This is a tasty, light but simple meal. You can enjoy it in a lettuce wrap for lunch, or if you want a more filling dinner, eat it over some brown or black rice. The original recipe can be found on Wellness Mama. The version below is gluten and dairy free.
Keep it gluten free by using coconut aminos or gluten-free soy sauce. If you don’t need to avoid gluten you can use any soy sauce that meets your dietary needs. Coconut aminos also helps you avoid soy.
Butter can be used to saute the chicken if you don’t need to avoid dairy. Ghee is lactose and casein free. You can also substitute 1T sesame oil for the coconut oil to lend to the Asian flair. It really depends on your taste buds.
- 1 pound chicken breasts cut into small bite-sized pieces
- 1/2 cup cashews, toasted (see directions)
- 1 small onion, diced
- 1/4 cup coconut oil, ghee (or sub in some sesame oil)
- 2 cloves minced garlic
- 1 teaspoon sea salt
- 1 teaspoon pepper
- 1 teaspoon dried basil
- 1 teaspoon minced ginger
- A sprinkle of cayenne pepper (to taste)
- 4 oz. diced water chestnuts
- 3 Tablespoons gluten-free soy sauce or coconut aminos
- 3 Tablespoons maple syrup
- lettuce wraps -Romaine, iceberg work well. Butter lettuce is too soft
- To toast the cashews, put in single layer in pan over low-medium heat. Heat until lightly browned, turn and brown the other side. Keep on eye on them, they can quickly burn. Place in a bowl for later.

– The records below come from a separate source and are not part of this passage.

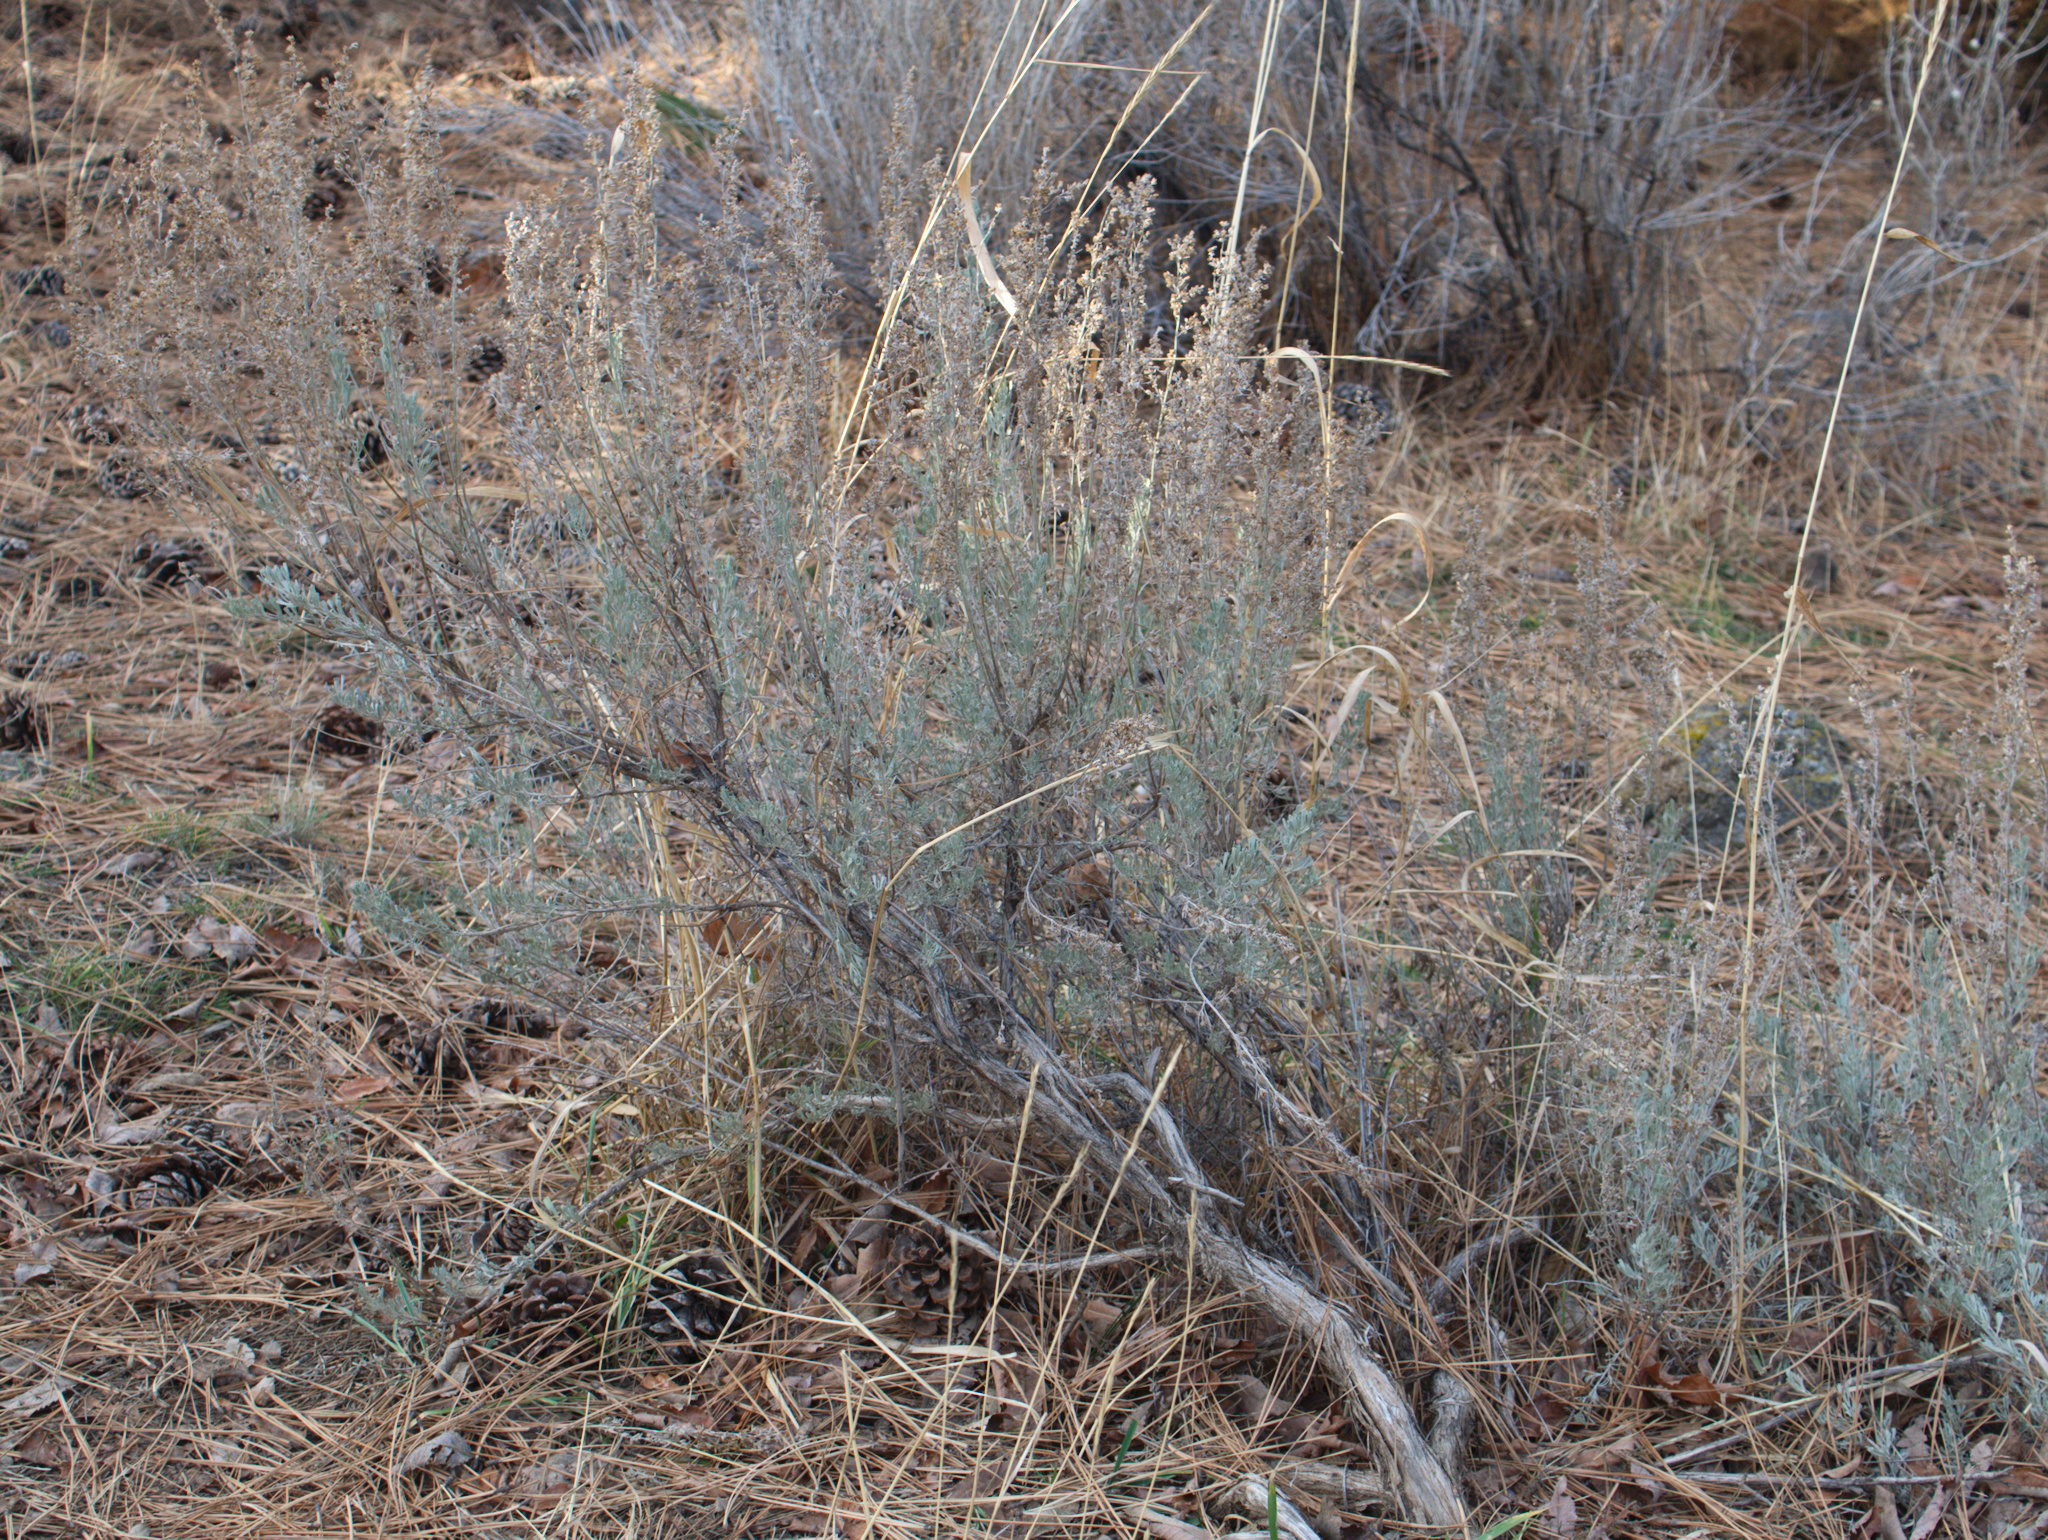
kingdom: Plantae
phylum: Tracheophyta
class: Magnoliopsida
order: Asterales
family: Asteraceae
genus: Artemisia
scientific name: Artemisia tridentata
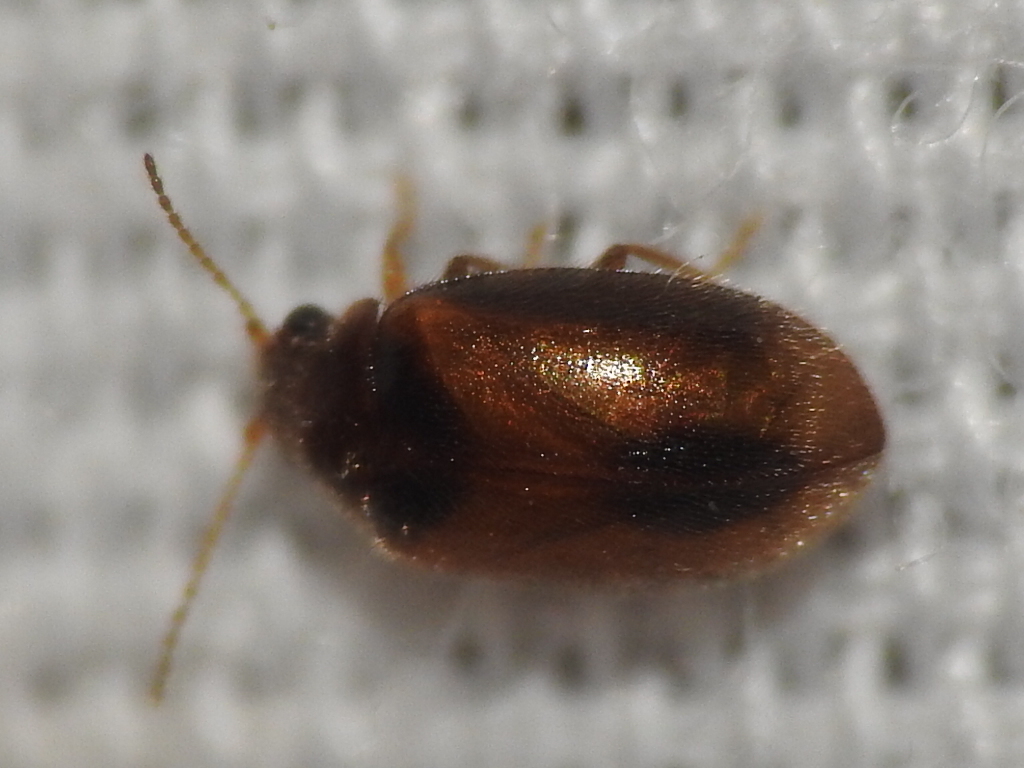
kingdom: Animalia
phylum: Arthropoda
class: Insecta
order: Coleoptera
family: Scirtidae
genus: Contacyphon
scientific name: Contacyphon
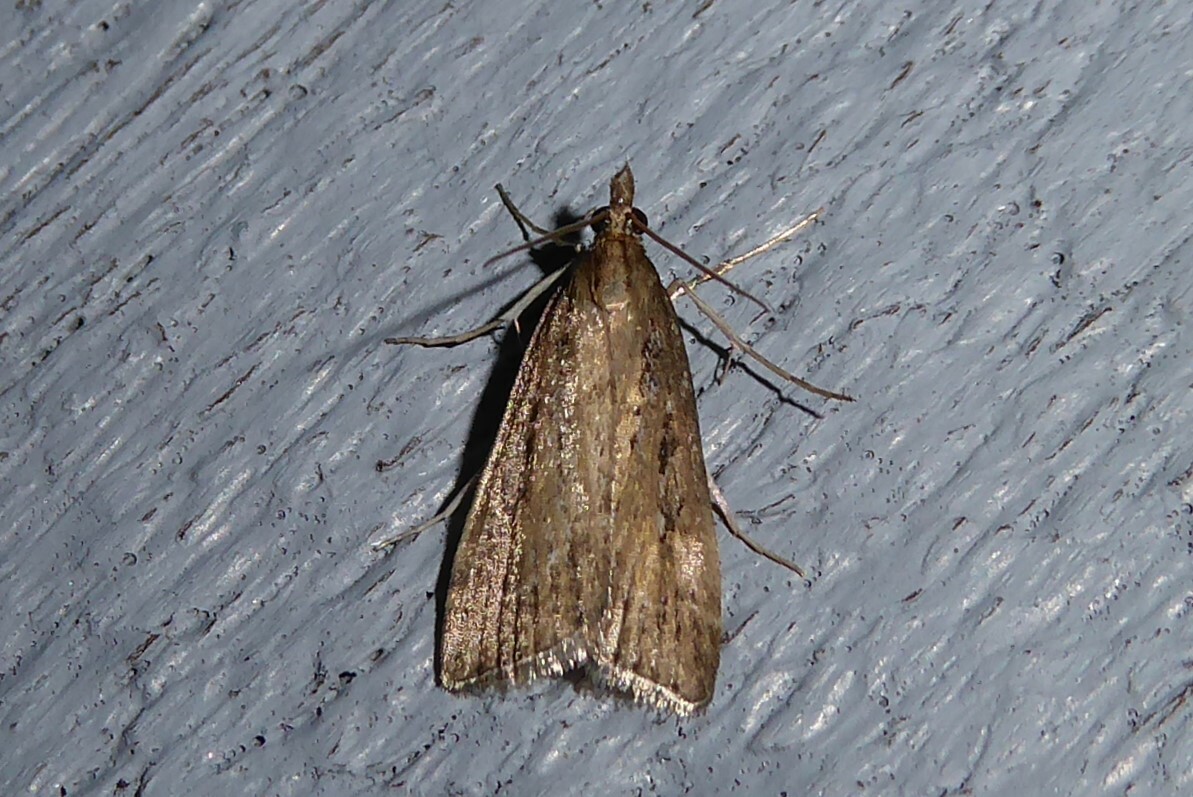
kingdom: Animalia
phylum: Arthropoda
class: Insecta
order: Lepidoptera
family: Crambidae
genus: Eudonia
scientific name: Eudonia octophora
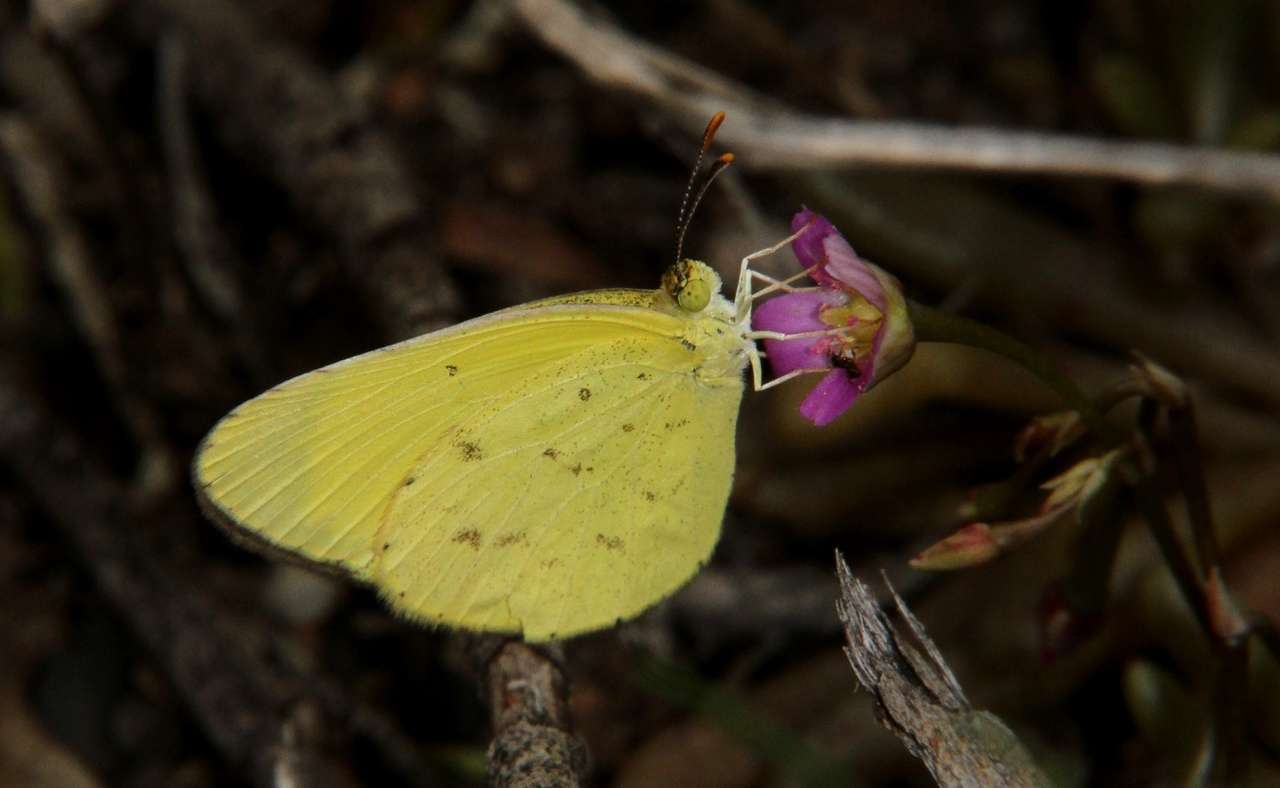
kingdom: Animalia
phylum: Arthropoda
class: Insecta
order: Lepidoptera
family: Pieridae
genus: Eurema
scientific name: Eurema smilax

- Melt the coconut oil in a large frying pan (I like to use half cocnut oil and half sesame oil when I have it), add the chicken pieces and onion.
- Season with the garlic, ginger, salt, pepper, basil and cayenne and saute until the chicken is white on the outside. Add the water chestnuts.
- Add the gluten-free soy sauce and continue to cook, stirring until the liquid starts cook down.
- Add maple syrup and cook a few more minutes until most of the liquid is gone.
- Add cashews, heat through.
- Serve on lettuce cups or over rice.